Example: LLM Translating to PDDL

`
Natural Language Goal: "Move all blocks from table A to table B"

LLM-generated PDDL:
(define (problem move-blocks)
(:domain blocks-world)
(:objects
block1 block2 block3 - block
tableA tableB - table)
(:init
(on block1 tableA)
(on block2 tableA)
(on block3 tableA))
(:goal
(and (on block1 tableB)
(on block2 tableB)
(on block3 tableB))))

Classical planner generates valid action sequence.
`

Applications

- Robotics: Plan robot actions for manipulation, navigation, assembly.
- Virtual Assistants: Plan sequences of API calls to accomplish user requests.
- Game AI: Plan NPC behaviors and strategies.
- Workflow Automation: Plan business process steps.
- Smart Homes: Plan device actions to achieve user goals.

LLM Planning with Feedback

- Execution Monitoring: Observe plan execution, detect failures.
- Replanning: If action fails, LLM generates alternative plan.
- Learning: LLM learns from failures to improve future plans.

Example: Replanning

`
Initial Plan: "Pick up cup from table"
Execution: Robot attempts to grasp cup → fails (cup is too slippery)

LLM Replanning:
"Cup is slippery. Alternative plan:
1. Get paper towel
2. Dry cup
3. Pick up cup with better grip"
``

Evaluation

- Success Rate: What percentage of plans achieve the goal?
- Efficiency: How many actions does the plan require?
- Robustness: Does the plan handle unexpected situations?
- Generalization: Does the planner work on novel tasks?

LLMs vs. Classical Planning

- Classical Planning:
- Pros: Guarantees correctness, handles complex constraints, optimal solutions.
- Cons: Requires formal specifications, limited to predefined action spaces.

- LLM Planning:
- Pros: Natural language interface, common sense, flexible, handles novel tasks.
- Cons: No correctness guarantees, may generate infeasible plans.
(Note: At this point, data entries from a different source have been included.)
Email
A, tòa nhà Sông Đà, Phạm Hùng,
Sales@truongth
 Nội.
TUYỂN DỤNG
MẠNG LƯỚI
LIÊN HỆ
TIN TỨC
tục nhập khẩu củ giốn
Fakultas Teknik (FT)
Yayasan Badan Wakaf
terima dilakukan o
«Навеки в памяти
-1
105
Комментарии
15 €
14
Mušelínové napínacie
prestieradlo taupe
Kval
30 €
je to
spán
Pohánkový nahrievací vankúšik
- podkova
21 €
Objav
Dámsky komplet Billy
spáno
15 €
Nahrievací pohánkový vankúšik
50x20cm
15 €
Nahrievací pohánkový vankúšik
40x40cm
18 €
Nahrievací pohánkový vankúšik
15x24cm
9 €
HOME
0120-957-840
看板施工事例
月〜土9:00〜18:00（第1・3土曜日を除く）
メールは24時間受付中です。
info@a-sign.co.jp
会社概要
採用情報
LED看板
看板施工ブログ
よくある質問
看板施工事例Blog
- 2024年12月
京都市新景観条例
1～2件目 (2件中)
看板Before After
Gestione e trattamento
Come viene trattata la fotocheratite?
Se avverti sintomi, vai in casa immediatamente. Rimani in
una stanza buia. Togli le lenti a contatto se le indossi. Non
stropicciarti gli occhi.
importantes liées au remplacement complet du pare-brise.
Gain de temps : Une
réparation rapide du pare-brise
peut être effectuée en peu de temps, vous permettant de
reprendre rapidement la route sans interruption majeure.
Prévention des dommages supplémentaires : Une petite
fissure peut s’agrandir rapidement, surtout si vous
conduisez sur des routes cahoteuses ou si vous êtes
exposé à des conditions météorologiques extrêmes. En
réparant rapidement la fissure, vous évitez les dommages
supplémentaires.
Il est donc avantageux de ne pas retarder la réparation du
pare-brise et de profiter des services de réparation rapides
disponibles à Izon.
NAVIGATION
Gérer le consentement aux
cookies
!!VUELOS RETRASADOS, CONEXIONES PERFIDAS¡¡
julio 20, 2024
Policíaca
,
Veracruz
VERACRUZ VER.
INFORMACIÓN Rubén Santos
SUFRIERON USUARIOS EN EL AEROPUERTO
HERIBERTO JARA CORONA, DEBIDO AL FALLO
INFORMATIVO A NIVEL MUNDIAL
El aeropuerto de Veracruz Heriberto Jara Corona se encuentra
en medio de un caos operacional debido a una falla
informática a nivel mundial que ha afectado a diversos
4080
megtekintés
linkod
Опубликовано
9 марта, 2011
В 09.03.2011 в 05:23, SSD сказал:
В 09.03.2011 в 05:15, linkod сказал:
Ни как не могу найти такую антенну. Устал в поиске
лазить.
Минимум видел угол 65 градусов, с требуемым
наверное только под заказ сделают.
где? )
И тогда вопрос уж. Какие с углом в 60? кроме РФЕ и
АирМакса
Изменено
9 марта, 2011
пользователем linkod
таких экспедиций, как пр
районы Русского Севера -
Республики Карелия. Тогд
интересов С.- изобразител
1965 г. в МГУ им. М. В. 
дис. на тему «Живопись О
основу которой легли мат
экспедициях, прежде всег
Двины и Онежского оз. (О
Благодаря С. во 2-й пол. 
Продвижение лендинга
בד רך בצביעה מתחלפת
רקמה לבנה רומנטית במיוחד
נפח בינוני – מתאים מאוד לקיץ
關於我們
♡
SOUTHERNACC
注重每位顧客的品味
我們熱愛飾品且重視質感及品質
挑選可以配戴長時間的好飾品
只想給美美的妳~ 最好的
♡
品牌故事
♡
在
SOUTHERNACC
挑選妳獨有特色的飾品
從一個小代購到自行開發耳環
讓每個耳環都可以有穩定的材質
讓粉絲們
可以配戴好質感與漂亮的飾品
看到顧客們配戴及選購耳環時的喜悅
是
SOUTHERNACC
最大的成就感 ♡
- Best Practice: Combine both — LLM for high-level reasoning, classical planner for correctness.

Benefits

- Natural Language Interface: Users specify goals in plain language.
- Common Sense: LLMs bring real-world knowledge to planning.
- Flexibility: Adapts to new tasks without reprogramming.
- Rapid Prototyping: Quickly generate plans for testing.

Limitations

- No Guarantees: Plans may be incorrect or infeasible.
- Grounding Gap: High-level plans need translation to low-level actions.
- Context Limits: LLMs have limited context — may not track complex state.

Planning with LLMs is an emerging and promising approach — it makes AI planning more accessible and flexible by leveraging natural language understanding and common sense, though it requires careful integration with verification and execution systems to ensure reliability.